Where the records below show a line containing "12: (581, 232, 1.50)", start copying; end with the line containing "31: (139, 264, 1.44)", and copy it too.

Input for this task section start

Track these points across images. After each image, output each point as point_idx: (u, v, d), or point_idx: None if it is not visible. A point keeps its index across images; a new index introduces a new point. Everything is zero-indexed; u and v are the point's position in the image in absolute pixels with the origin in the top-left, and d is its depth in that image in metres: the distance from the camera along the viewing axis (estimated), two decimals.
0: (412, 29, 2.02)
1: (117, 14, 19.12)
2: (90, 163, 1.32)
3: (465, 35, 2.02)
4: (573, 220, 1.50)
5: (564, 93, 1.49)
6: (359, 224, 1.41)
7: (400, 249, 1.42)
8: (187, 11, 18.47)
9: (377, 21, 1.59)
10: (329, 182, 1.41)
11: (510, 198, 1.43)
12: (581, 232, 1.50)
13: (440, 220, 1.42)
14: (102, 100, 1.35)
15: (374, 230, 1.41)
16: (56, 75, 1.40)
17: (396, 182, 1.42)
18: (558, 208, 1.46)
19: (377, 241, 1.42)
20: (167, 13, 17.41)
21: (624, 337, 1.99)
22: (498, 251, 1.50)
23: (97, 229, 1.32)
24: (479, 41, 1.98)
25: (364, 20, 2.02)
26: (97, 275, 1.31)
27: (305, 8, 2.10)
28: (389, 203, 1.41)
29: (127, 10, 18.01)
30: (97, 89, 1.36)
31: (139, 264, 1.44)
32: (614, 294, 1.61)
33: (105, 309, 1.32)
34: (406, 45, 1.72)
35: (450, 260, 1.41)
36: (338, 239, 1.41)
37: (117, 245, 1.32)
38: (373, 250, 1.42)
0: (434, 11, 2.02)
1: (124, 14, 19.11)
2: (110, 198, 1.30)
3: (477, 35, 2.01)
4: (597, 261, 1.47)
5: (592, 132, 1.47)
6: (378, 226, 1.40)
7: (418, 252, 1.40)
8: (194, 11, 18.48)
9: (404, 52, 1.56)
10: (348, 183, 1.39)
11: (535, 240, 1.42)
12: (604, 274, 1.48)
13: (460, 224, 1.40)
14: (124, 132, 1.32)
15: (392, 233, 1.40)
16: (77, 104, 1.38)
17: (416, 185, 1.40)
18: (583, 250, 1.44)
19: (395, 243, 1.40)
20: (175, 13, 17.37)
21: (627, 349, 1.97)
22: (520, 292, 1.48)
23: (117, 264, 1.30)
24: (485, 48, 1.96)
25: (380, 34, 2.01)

Input for this task section end

[The completed task]:
12: (581, 232, 1.50)
13: (440, 220, 1.42)
14: (102, 100, 1.35)
15: (374, 230, 1.41)
16: (56, 75, 1.40)
17: (396, 182, 1.42)
18: (558, 208, 1.46)
19: (377, 241, 1.42)
20: (167, 13, 17.41)
21: (624, 337, 1.99)
22: (498, 251, 1.50)
23: (97, 229, 1.32)
24: (479, 41, 1.98)
25: (364, 20, 2.02)
26: (97, 275, 1.31)
27: (305, 8, 2.10)
28: (389, 203, 1.41)
29: (127, 10, 18.01)
30: (97, 89, 1.36)
31: (139, 264, 1.44)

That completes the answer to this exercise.